Business Services Industry
Holder of wraparound mortgage must abide by terms or lose it
Real Estate Weekly, Dec 7, 1994 by Edward L. Schiff
The legal principal - which holds that a holder of a wraparound mortgage must meet its obligations to the underlying mortgagee or it loses the wraparound mortgage - has been made clear in the case of 51 Fifth Avenue v. Coronet Properties, (New York Law Journal, June 10, 1992). That principal has been re-affirmed in the case of Landsman et. al. v S&I Associates, et. al. (603 N.Y.S.2d 371).
The plaintiffs were shareholders in a cooperative housing corporation which acquired title to 520 West 50th Street, New York City in June, 1988. The title to the property was transferred to the cooperative pursuant to an offering plan which was filed by S&I Associates as sponsor. The property was conveyed subject to an underlying mortgage held by East New York Savings Bank for $1.5 million. In addition, a wraparound mortgage was made in favor of Midtown Associates, also in the sum of $1.5 million, but reserving a higher interest rate payment than the underlying mortgage. Midtown Associates (whose principals were the same as the principals of the sponsor) were thus to receive an interest rate of 13.5 percent per annum, while it was required to pay the East New York Savings Bank a much lesser interest rate. The difference in the interest rates represented the profit to the holder of the wraparound mortgage.
Midtown Associates failed to make the required mortgage payments to East New York Savings Bank as required by its wraparound mortgage, thereby precipitating a default of the underlying mortgage.
The plaintiff shareholders commenced a law suit against the sponsor, S&I Associates, and the holder of the wraparound mortgage, Midtown Associates, as well as individual defendants, who were the officers and directors of the cooperative, but who were aligned with the sponsor. The sponsor controlled the board of directors of the cooperative.
Plaintiffs claimed that the wraparound mortgage was no longer valid because: a) there was no consideration given by Midtown Associates for the wraparound mortgage and b) Midtown Associates failed to comply with its obligations to pay East New York Savings Bank the interest and amortization payments as required by the wraparound mortgage.
Plaintiffs also sued the individual defendants as officers and directors of the cooperative for breach of their fiduciary duty to the cooperative by refusing to declare the wraparound mortgage invalid.
The plaintiffs claimed, in their first cause of action, that since the Bank's underlying mortgage as well as the wraparound mortgage were both in the same principal amount $1.5 million, the only purpose of the wraparound mortgage was to reserve a higher interest rate as profit to the sponsor. The wraparound mortgage was thus rendered invalid because no consideration was given for the mortgage.
Justice Beverly C. Cohen, who heard this case in Supreme Court, New York County, dismissed this cause of action by stating that it is perfectly appropriate for a sponsor to provide a profit based on the differential between the interest rate reserved by the wraparound mortgage and the rate in the underlying mortgage.
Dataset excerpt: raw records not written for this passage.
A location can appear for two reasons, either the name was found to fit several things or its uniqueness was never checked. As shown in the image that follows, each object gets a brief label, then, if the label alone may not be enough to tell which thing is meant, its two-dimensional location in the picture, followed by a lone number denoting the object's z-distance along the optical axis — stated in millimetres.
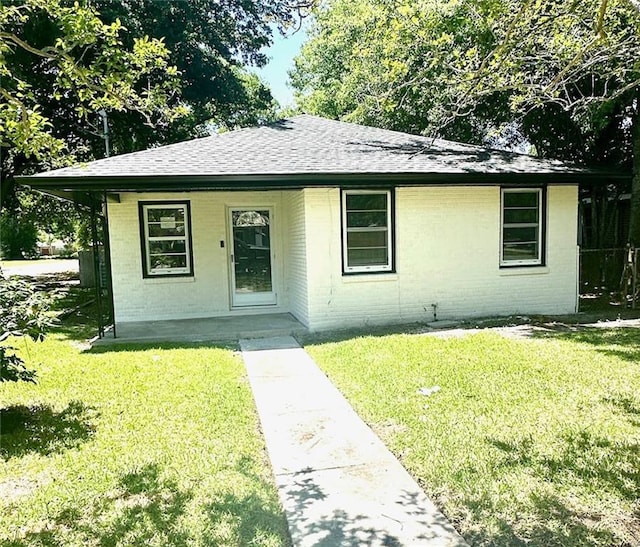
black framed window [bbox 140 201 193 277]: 9906
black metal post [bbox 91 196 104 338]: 8398
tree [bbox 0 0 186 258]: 4062
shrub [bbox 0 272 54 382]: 4477
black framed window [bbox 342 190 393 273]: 9031
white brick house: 8641
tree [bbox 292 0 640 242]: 6480
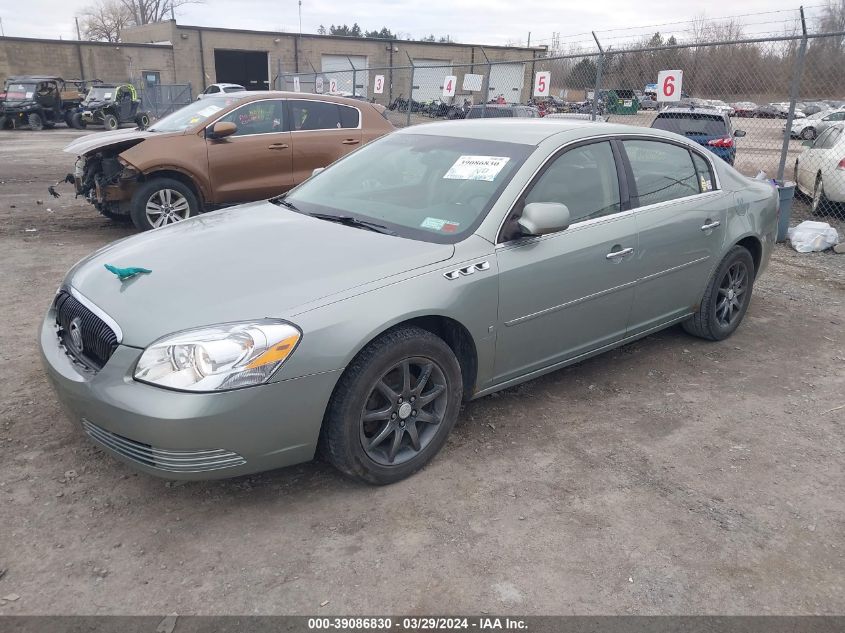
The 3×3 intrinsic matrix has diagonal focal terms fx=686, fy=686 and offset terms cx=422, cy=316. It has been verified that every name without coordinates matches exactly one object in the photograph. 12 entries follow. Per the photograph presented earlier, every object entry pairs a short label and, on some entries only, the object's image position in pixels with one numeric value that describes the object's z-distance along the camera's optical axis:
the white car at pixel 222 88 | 25.83
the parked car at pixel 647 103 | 18.00
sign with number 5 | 14.03
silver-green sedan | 2.71
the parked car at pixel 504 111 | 17.87
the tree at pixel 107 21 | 73.62
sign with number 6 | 10.56
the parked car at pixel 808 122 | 17.61
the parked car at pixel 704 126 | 12.34
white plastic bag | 8.13
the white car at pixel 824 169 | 9.06
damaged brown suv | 7.64
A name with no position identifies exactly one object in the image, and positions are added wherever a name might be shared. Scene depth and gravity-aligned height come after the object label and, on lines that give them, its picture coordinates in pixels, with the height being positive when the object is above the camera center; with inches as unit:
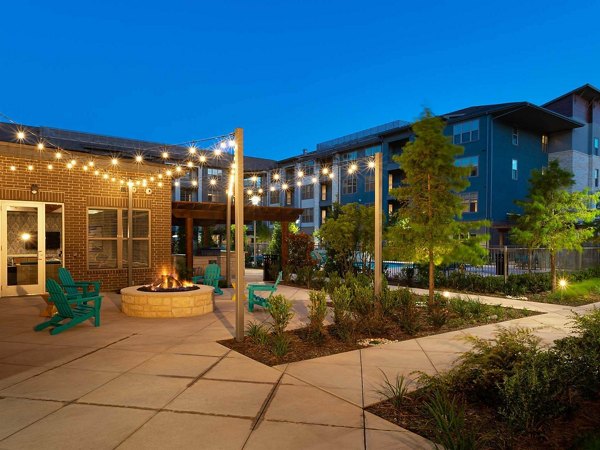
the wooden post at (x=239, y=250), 269.3 -13.0
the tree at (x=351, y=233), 597.0 -4.2
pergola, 593.0 +25.4
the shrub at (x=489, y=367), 168.2 -57.7
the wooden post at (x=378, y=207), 379.6 +21.6
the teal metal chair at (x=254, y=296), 374.9 -60.8
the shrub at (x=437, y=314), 317.7 -66.7
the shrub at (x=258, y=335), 254.1 -66.8
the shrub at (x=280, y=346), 234.4 -67.2
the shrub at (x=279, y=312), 263.1 -53.3
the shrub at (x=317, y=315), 268.2 -56.7
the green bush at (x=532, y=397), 141.6 -58.8
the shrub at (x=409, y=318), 299.6 -65.7
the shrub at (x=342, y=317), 274.1 -60.9
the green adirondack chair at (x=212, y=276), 504.7 -56.2
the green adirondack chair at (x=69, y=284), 378.0 -49.9
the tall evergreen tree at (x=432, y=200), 377.7 +28.2
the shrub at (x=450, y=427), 119.6 -62.0
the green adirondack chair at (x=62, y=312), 295.1 -61.3
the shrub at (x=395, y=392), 167.0 -70.7
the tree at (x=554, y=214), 534.0 +20.4
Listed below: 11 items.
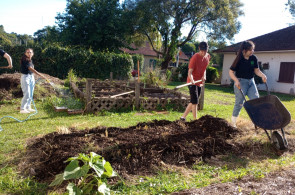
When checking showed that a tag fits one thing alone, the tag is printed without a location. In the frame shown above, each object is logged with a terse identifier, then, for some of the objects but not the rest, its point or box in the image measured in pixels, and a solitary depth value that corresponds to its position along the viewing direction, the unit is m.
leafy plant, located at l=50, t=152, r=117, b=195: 2.45
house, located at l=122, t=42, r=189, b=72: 40.16
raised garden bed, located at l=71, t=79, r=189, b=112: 7.25
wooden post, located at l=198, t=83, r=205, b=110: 8.22
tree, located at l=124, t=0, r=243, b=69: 23.25
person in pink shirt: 5.48
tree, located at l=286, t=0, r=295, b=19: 30.25
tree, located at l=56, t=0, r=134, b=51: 24.50
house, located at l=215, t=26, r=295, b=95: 16.61
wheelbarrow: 4.07
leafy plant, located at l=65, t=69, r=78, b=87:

The wraparound mortgage constituted part of the consideration along with the cash payment paid at the closing. Justice Cohen further stated that simply because there was no additional mortgage tax on the wraparound mortgage (since there was no additional monies borrowed beyond the underlying $1.5 million held by East New York Savings Bank), it is not a sufficient reason to invalidate the wraparound mortgage for lack of consideration. A mortgage that has no taxable consideration may none-the-less be a valid mortgage if other considerations exist. The wraparound mortgage was part of the total purchase price, which is adequate consideration.
The second cause of action of plaintiffs sought to have the wraparound mortgage invalidated because the sponsor-controlled board of directors of the cooperative failed to make payments on the East New York Savings Bank mortgage, as required by the wraparound mortgage; and that such default is a basis for invalidating the wraparound mortgage.
Justice Cohen agreed with the plaintiff shareholders and ruled that the wraparound mortgage provides that if the holder of the wraparound mortgage fails to pay the underlying mortgagee, the holder of the wraparound mortgage shall forfeit the entire wraparound mortgage of $1.5 million. Further, the Attorney General's regulations governing cooperative conversions contain a provision that the wraparound mortgagee will lose his equity in the wraparound mortgage if he defaults on his obligations to make payment on the underlying mortgage.
Thus, it was clear that the wraparound mortgage must be invalidated because the holder defaulted in its obligations to pay the underlying mortgagee.
The plaintiffs further claimed that the individual defendants who were members of the board of directors of the cooperative breached their fiduciary duty to the cooperative by their failure to disavow the wraparound mortgage.